### THE INPUT

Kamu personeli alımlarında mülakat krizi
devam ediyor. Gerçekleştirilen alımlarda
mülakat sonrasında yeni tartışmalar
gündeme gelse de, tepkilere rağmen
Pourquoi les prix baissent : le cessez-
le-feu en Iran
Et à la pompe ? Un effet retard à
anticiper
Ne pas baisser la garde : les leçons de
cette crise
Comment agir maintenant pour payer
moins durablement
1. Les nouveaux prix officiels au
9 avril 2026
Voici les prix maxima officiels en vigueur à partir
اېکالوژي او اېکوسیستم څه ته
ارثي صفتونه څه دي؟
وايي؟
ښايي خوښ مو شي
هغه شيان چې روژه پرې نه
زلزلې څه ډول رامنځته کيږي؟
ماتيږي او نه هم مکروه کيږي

######
### THE INPUT

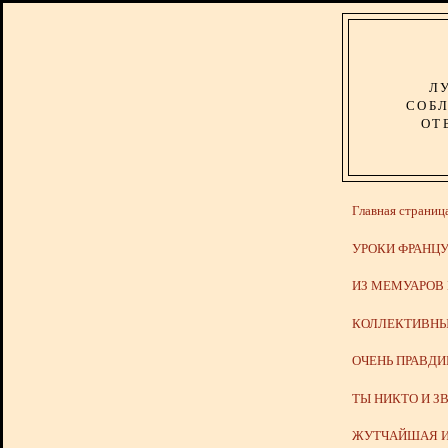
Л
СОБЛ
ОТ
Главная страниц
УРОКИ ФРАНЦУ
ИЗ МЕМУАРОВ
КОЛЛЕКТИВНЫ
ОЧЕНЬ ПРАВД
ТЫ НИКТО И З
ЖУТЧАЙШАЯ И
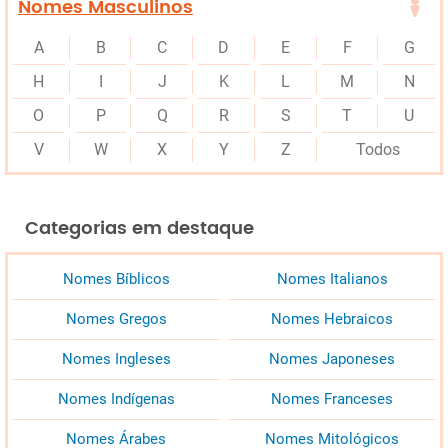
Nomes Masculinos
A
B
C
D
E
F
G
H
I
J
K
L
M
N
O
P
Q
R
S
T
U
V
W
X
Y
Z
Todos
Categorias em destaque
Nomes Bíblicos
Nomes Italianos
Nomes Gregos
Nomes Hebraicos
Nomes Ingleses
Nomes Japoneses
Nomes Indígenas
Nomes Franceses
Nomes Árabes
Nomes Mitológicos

######
### THE INPUT

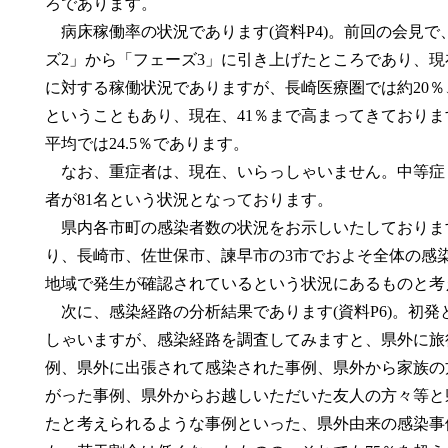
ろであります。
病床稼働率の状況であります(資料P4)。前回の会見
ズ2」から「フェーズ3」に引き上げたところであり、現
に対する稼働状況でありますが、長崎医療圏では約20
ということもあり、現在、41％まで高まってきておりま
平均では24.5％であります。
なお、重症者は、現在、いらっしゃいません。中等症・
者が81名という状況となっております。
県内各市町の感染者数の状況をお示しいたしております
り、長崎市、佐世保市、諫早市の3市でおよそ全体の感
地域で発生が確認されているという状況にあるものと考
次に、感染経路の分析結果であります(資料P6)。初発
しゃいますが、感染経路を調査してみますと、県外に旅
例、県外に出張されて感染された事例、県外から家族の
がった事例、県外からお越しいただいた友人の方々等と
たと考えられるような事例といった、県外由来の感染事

######

WHAT YOU HAVE TO DO:
Return, word for word, the lines of the data above from the line with "Pourquoi les prix" through the line with "ماتيږي او نه هم مکروه کيږي", inclusive.

THE COMPLETED TASK:
Pourquoi les prix baissent : le cessez-
le-feu en Iran
Et à la pompe ? Un effet retard à
anticiper
Ne pas baisser la garde : les leçons de
cette crise
Comment agir maintenant pour payer
moins durablement
1. Les nouveaux prix officiels au
9 avril 2026
Voici les prix maxima officiels en vigueur à partir
اېکالوژي او اېکوسیستم څه ته
ارثي صفتونه څه دي؟
وايي؟
ښايي خوښ مو شي
هغه شيان چې روژه پرې نه
زلزلې څه ډول رامنځته کيږي؟
ماتيږي او نه هم مکروه کيږي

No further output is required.